EXERCISE DESCRIPTION
Continue the Grind Bistro restaurant review, starting right after its final sentence.

SUPPLIED PASSAGE Start Marker

Restaurants / Bars

Grind Bistro: New Classics Done With Precision

July 15, 2016

Grind Bistro, for whatever reason, has seemed to fly under the radar. The barely-open restaurant in increasingly-hip Net Park now has two more casual outlets springing up in the city, but fewer than usual outlets have picked up their scent. Is it because it lacks any telltale signs of the food trends that are saturating the city, or is perhaps eclipsed by the riotous opening of yet another foreign casual fast food chain? Whatever the reason may be, it is criminal. What husband and wife team Steven and Cristina Carl have created is the antithesis to concepts that merely follow the tide, without creating pleasurable results.


Popcorn Shrimp, P350; Laguna Farmer’s Salad, P350.

For years, the Carls lived across the United States, building years of experience in the industry (Steven for example, has been the food and beverage director of several Hyatt hotels from Maui to Miami) before taking a huge leap last year from their frenetic lives to another one which offered both risk, and a chance to raise their children in Cristina’s native country. “It’s kind of like going back to my roots,” says Steven, who began his career by working in smaller private restaurants, working in the kitchen everyday. Now, he uses those years of knowledge to maintain Grind Bistro’s stellar quality, overseeing every single thing that gets put on a plate.


Sliders, P395; Cheese on Rye, P350.

While the space was originally meant to be just a burger joint, the menu has slightly expanded to include dishes that show off the Carls’ affinity for details. A commissary upstairs is responsible for baking the bread on their menu, and ingredients of salads are flexible with the season. “We knew from the very beginning that if we were going to do this, everything was going to be scratch-made because this is just what we do. Even when we have dinner parties at home, this is how the food is made. If Steven says- ‘Oh, this component would be great with this!’, the only way you can make sure it will go well together is if you make it yourself.” Case in point—a house-made rye for their grilled cheese uses a recipe that comes from Steven’s Eastern-European ancestors.


Rib-eye, P2200.

Updated American bistro classics are sure to be done with careful precision; popcorn shrimp are light pockets of air, dressed in mirin and wasabi aioli, and Steven’s in-house unagi sauce made with a five-spice marinade and the cooking liquid for their pork, reduced until sticky and thick. Nachos recall their time in Maui, with a fine poke of ahi tuna underneath local cheese, and dollops of orange and wasabi tobiko providing little bright pops of saltiness. A standout nutty black chicken is definitely anti-social media, but embraces Asian, American, and Italian elements, fusing them in a way which should never work but does. The graphic black tempura insulates the chicken and creates an incredibly moist and tender bird whose juices run when sliced into. It is pretty deft cooking.


Grind Burger, P395; Nutty Black Chicken, P550.

The latter part of the menu also serves some great surprises—of course, their burgers and meat are executed well, with their mince ground daily, creating a patty that has integrity, a little more chew, so that it is ‘steak-y’ and cooked with a crust, but is all tender and slightly pink inside. Even desserts maintain quality, with their dedicated pastry chef making their ice cream and sorbets in-house too, with a quenelle of their tart yogurt flavor enhancing a calamansi pie that comes with a slick of grassy basil puree.


Calamansi Pie, P320.

There was once an old belief, at least in Manila years ago, that only great food could be found in hotels. What the Carls have done is given us the standard and finesse we have come to expect from both hotel food and service, but in a setting that is infinitely less intimidating, and much more approachable. Grind Bistro has all the potential to become a go-to for uncomplicated, delicious grub—it should be time to make some noise for it.

SUPPLIED PASSAGE End Marker
DATA SEGMENT Start Marker

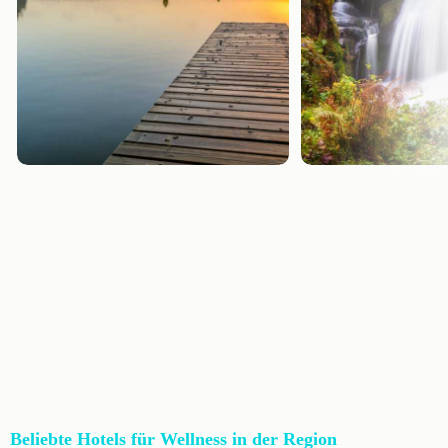
Beliebte Hotels für Wellness in der Region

DATA SEGMENT End Marker

ANSWER TO THIS TASK
Pamela Cortez Pamela Cortez

Pamela Cortez writes about food full-time, and has honed her craft while writing for publications such as Rogue, Town and Country, and The Philippine Star. She once rode on a mule for a mile just to eat mint tea and lamb in Morocco, and has eaten a block of Quickmelt in one sitting. Her attempt at food photography can be viewed online @meyarrr.

5 comments in this post SHOW

5 responses to “Grind Bistro: New Classics Done With Precision”

  1. Jonathan Nespral says:

    To be honest, the details of your posts, for me, has somewhat been on the decline. Case in point, the above stated article, though well written, is lacking the detail labels (what is the item as offered on the menu and the listed price) which i used to notice on most of your previous articles covering restaurant reviews. For me, it was a good gauge to determine if the price was worth the quantity as featured/marketed. Hope you guys can return tis little detail in your future feature articles.

    • エ片 says:

      Venturing into their own restaurant businesses and having tons more of “connections” within the industry, it was inevitable that they have gone from openly criticizing value(w/c their tasteless group also lacks) to obvious sponsored posts to being the state of which it is today: vapid, shallow and well…tasteless.

      Such a shame. So much journalistic potential down the drain. I guess that may never have been the point.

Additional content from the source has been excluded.